Patch 10.05 First Impressions: The Duelist Meta Just Cracked Open

A round of targeted nerfs finally pulls the duelist tax back down to earth. Here's what's actually changed in how I'm playing the map.

Josh

Every few patches Riot ships a set of numbers that look small on the changelog and then completely reshape how a round feels. This is one of those patches. On paper it's a handful of tweaks. In practice, the opening duel doesn't carry the entire round anymore.

What I actually feel in-game

The headline for me isn't any single nerf — it's the pacing. Entry fragging used to be a coin flip that decided everything. Now a lost opening duel is recoverable, because the supporting kit around it got a little stronger relative to raw aggression.

A few things stood out after a night of comp:

  • Trades matter more than entries. Punishing an over-extension is suddenly worth as much as winning the first contact.
  • Utility timing got stricter. The margin for throwing a lineup late shrank, so pre-round setups are back in fashion.
  • Defaults feel safer. Slow, map-control-first rounds stopped feeling like you were griefing your duelist.

The change that matters most

The smartest balance changes don't delete a playstyle — they just make the alternatives competitive again.

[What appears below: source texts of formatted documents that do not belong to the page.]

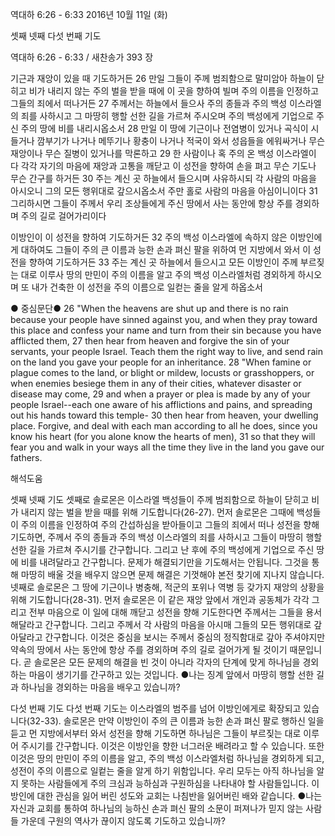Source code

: 역대하 6:26 - 6:33 
2016년 10월 11일 (화)

셋째 넷째 다섯 번째 기도



역대하 6:26 - 6:33 / 새찬송가 393 장


기근과 재앙이 있을 때 기도하거든
26 만일 그들이 주께 범죄함으로 말미암아 하늘이 닫히고 비가 내리지 않는 주의 벌을 받을 때에 이 곳을 향하여 빌며 주의 이름을 인정하고 그들의 죄에서 떠나거든 27 주께서는 하늘에서 들으사 주의 종들과 주의 백성 이스라엘의 죄를 사하시고 그 마땅히 행할 선한 길을 가르쳐 주시오며 주의 백성에게 기업으로 주신 주의 땅에 비를 내리시옵소서 28 만일 이 땅에 기근이나 전염병이 있거나 곡식이 시들거나 깜부기가 나거나 메뚜기나 황충이 나거나 적국이 와서 성읍들을 에워싸거나 무슨 재앙이나 무슨 질병이 있거나를 막론하고 29 한 사람이나 혹 주의 온 백성 이스라엘이 다 각각 자기의 마음에 재앙과 고통을 깨닫고 이 성전을 향하여 손을 펴고 무슨 기도나 무슨 간구를 하거든 30 주는 계신 곳 하늘에서 들으시며 사유하시되 각 사람의 마음을 아시오니 그의 모든 행위대로 갚으시옵소서 주만 홀로 사람의 마음을 아심이니이다 31 그리하시면 그들이 주께서 우리 조상들에게 주신 땅에서 사는 동안에 항상 주를 경외하며 주의 길로 걸어가리이다

이방인이 이 성전을 향하여 기도하거든
32 주의 백성 이스라엘에 속하지 않은 이방인에게 대하여도 그들이 주의 큰 이름과 능한 손과 펴신 팔을 위하여 먼 지방에서 와서 이 성전을 향하여 기도하거든 33 주는 계신 곳 하늘에서 들으시고 모든 이방인이 주께 부르짖는 대로 이루사 땅의 만민이 주의 이름을 알고 주의 백성 이스라엘처럼 경외하게 하시오며 또 내가 건축한 이 성전을 주의 이름으로 일컫는 줄을 알게 하옵소서

● 중심문단● 26 "When the heavens are shut up and there is no rain because your people have sinned against you, and when they pray toward this place and confess your name and turn from their sin because you have afflicted them, 27 then hear from heaven and forgive the sin of your servants, your people Israel. Teach them the right way to live, and send rain on the land you gave your people for an inheritance. 28 "When famine or plague comes to the land, or blight or mildew, locusts or grasshoppers, or when enemies besiege them in any of their cities, whatever disaster or disease may come, 29 and when a prayer or plea is made by any of your people Israel--each one aware of his afflictions and pains, and spreading out his hands toward this temple- 30 then hear from heaven, your dwelling place. Forgive, and deal with each man according to all he does, since you know his heart (for you alone know the hearts of men), 31 so that they will fear you and walk in your ways all the time they live in the land you gave our fathers.

해석도움





셋째 넷째 기도
셋째로 솔로몬은 이스라엘 백성들이 주께 범죄함으로 하늘이 닫히고 비가 내리지 않는 벌을 받을 때를 위해 기도합니다(26-27). 먼저 솔로몬은 그때에 백성들이 주의 이름을 인정하여 주의 간섭하심을 받아들이고 그들의 죄에서 떠나 성전을 향해 기도하면, 주께서 주의 종들과 주의 백성 이스라엘의 죄를 사하시고 그들이 마땅히 행할 선한 길을 가르쳐 주시기를 간구합니다. 그리고 난 후에 주의 백성에게 기업으로 주신 땅에 비를 내려달라고 간구합니다. 문제가 해결되기만을 기도해서는 안됩니다. 그것을 통해 마땅히 배울 것을 배우지 않으면 문제 해결은 기껏해야 본전 찾기에 지나지 않습니다. 넷째로 솔로몬은 그 땅에 기근이나 병충해, 적군의 포위나 역병 등 갖가지 재앙의 상황을 위해 기도합니다(28-31). 먼저 솔로몬은 이 같은 재앙 앞에서 개인과 공동체가 각각 그리고 전부 마음으로 이 일에 대해 깨닫고 성전을 향해 기도한다면 주께서는 그들을 용서해달라고 간구합니다. 그리고 주께서 각 사람의 마음을 아시매 그들의 모든 행위대로 갚아달라고 간구합니다. 이것은 중심을 보시는 주께서 중심의 정직함대로 갚아 주셔야지만 약속의 땅에서 사는 동안에 항상 주를 경외하며 주의 길로 걸어가게 될 것이기 때문입니다. 곧 솔로몬은 모든 문제의 해결을 빈 것이 아니라 각자의 단계에 맞게 하나님을 경외하는 마음이 생기기를 간구하고 있는 것입니다.
●나는 징계 앞에서 마땅히 행할 선한 길과 하나님을 경외하는 마음을 배우고 있습니까?

다섯 번째 기도
다섯 번째 기도는 이스라엘의 범주를 넘어 이방인에게로 확장되고 있습니다(32-33). 솔로몬은 만약 이방인이 주의 큰 이름과 능한 손과 펴신 팔로 행하신 일을 듣고 먼 지방에서부터 와서 성전을 향해 기도하면 하나님은 그들이 부르짖는 대로 이루어 주시기를 간구합니다. 이것은 이방인을 향한 너그러운 배려라고 할 수 있습니다. 또한 이것은 땅의 만민이 주의 이름을 알고, 주의 백성 이스라엘처럼 하나님을 경외하게 되고, 성전이 주의 이름으로 일컽는 줄을 알게 하기 위함입니다. 우리 모두는 아직 하나님을 알지 못하는 사람들에게 주의 크심과 능하심과 구원하심을 나타내야 할 사람들입니다. 이방인에 대한 관심을 잃어 버린 성도와 교회는 나침반을 잃어버린 배와 같습니다.
●나는 자신과 교회를 통하여 하나님의 능하신 손과 펴신 팔의 소문이 퍼져나가 믿지 않는 사람들 가운데 구원의 역사가 끊이지 않도록 기도하고 있습니까?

That's exactly what happened here. Aggressive duelist play is still strong; it's just no longer the only answer. When the whole roster has a viable plan, matches get more interesting to both play and watch.

Should you change your habits?

If you main an entry agent, nothing dramatic — keep taking space, just expect your team to actually trade you instead of running it down behind you. If you play controllers or sentinels, this is your patch. Reclaim the tempo.

I'll do a deeper numbers breakdown once the pro matches give us a real sample. For now: good patch, healthier game.